* TEXTE À LIRE:
---+---

# Problème avec le clic gauche de mon trackpad...



## rblk (6 Mai 2010)

Bonjour à tous!
je suis tout nouveau sur ce forum, forum que je lis régulièrement car il regorge d'infos super utiles, et je vous félicite tous très sincèrement.

je vous explique mon problème :
Depuis quelques jours, j'ai un problème incompréhensible avec mon trackpad.
en effet, au bout d'un certain moment d'utilisation(un moment aléatoire en fait) ni le "taper", ni le clic gauche ne fonctionne. la seule solution est de redémarrer... c'est assez embêtant, j'ai déjà tenté un reset de la PRAM, mais rien n'y fait.

j'attend vos questions et vos suggestions...
Merci d'avance.

ma config :
MacBook Pro 15"
intel core 2 Duo 2,66 GHz
4Go de RAM DDR3
Mac Os X 10.6.3


----------



## aero42 (6 Mai 2010)

Salut,

Je me permet de répondre malheureusement pas pour trop t'apporter de réponse, mais également pour faire part de mon cas identique. J'ai le même MacBook Pro que toi (config identique mais mon proc est à 2,5, en revanche, mais bon...). La différence que j'observe comme toi que le blocage se fait de façon aléatoire (évidemment, c'est rarement au bon moment), mais il se "débloque" au bout de quelques secondes (environ 10 à 15 sec). Donc, je ne le redémarre pas.

---+---

* VOTRE TRAVAIL:
1 – Citez le fil sur le trackpad en commençant par « Bonjour à tous! » et en poursuivant jusqu'à « avec mon trackpad. ».
2 – Relevez, s'il vous plaît, chacune des lignes de configuration que rblk donne sous « ma config : » dans le fil sur le trackpad.
Les items forment un ensemble distinct du fil sur le trackpad.

* Items de données:
---+---

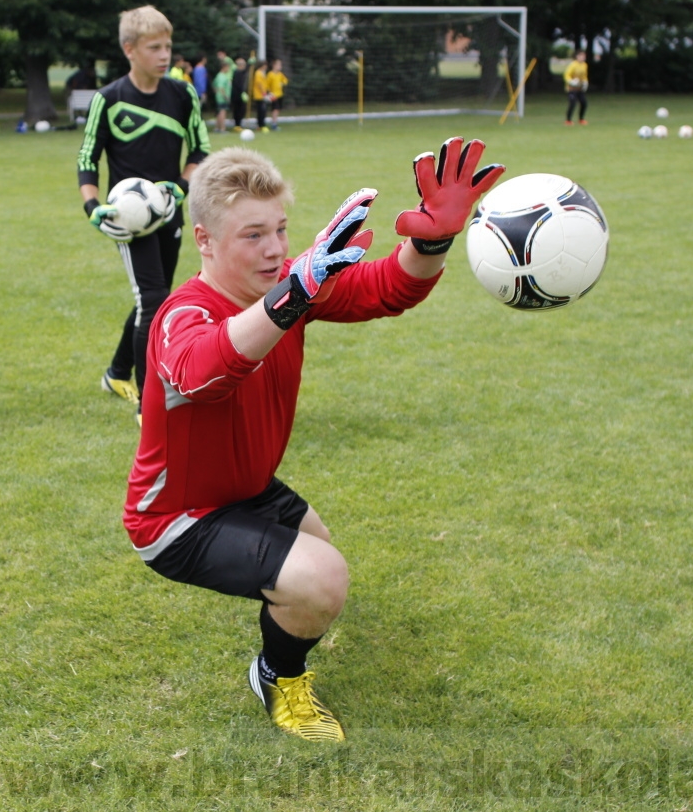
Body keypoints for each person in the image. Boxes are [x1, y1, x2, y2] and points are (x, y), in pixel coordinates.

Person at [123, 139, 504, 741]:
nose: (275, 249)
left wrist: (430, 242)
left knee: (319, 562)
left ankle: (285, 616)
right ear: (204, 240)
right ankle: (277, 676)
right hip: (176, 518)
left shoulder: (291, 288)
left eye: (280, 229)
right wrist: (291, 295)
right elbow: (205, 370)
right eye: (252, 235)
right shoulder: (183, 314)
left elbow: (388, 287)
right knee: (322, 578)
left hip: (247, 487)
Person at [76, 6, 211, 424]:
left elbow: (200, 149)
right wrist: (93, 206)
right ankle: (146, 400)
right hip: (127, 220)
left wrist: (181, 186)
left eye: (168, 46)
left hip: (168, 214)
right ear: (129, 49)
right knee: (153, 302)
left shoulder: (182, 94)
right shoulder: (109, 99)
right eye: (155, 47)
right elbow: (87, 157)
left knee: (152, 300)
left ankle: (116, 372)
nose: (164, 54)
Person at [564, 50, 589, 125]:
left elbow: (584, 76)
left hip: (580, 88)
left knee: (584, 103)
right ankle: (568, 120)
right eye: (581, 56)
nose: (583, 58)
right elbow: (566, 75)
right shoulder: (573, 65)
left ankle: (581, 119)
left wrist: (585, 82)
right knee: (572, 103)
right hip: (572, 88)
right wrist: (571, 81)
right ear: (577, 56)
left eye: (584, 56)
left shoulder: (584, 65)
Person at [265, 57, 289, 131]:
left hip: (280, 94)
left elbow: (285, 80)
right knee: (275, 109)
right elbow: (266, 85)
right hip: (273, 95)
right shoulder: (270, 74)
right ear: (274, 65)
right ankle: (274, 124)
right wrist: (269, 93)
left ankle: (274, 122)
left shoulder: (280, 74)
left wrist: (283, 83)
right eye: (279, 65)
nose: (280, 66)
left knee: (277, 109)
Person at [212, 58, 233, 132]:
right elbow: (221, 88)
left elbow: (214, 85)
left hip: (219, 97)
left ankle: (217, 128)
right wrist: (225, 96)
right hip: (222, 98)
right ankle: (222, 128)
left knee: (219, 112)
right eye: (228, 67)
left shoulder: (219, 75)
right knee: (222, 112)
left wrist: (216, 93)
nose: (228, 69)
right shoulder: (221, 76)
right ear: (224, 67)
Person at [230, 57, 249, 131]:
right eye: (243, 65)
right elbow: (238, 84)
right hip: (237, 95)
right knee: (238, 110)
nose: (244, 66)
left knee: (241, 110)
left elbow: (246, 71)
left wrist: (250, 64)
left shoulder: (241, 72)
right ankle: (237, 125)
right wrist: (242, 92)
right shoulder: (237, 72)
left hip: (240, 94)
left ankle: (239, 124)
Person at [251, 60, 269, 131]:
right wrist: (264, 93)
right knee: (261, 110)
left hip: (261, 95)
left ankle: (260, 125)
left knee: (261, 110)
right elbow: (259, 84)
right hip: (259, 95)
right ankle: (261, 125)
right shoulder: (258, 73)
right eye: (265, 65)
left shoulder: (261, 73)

---+---

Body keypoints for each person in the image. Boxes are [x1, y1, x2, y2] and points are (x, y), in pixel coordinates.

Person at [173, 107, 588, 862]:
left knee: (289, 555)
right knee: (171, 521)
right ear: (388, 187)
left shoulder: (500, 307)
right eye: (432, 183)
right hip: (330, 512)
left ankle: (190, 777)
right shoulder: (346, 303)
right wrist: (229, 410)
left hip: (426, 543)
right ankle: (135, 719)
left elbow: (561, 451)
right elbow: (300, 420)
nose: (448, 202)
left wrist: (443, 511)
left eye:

---+---

* RÉPONSES PAR TÂCHE:
1 –
Bonjour à tous!
je suis tout nouveau sur ce forum, forum que je lis régulièrement car il regorge d'infos super utiles, et je vous félicite tous très sincèrement.

je vous explique mon problème :
Depuis quelques jours, j'ai un problème incompréhensible avec mon trackpad.

2 –
- MacBook Pro 15"
- intel core 2 Duo 2,66 GHz
- 4Go de RAM DDR3
- Mac Os X 10.6.3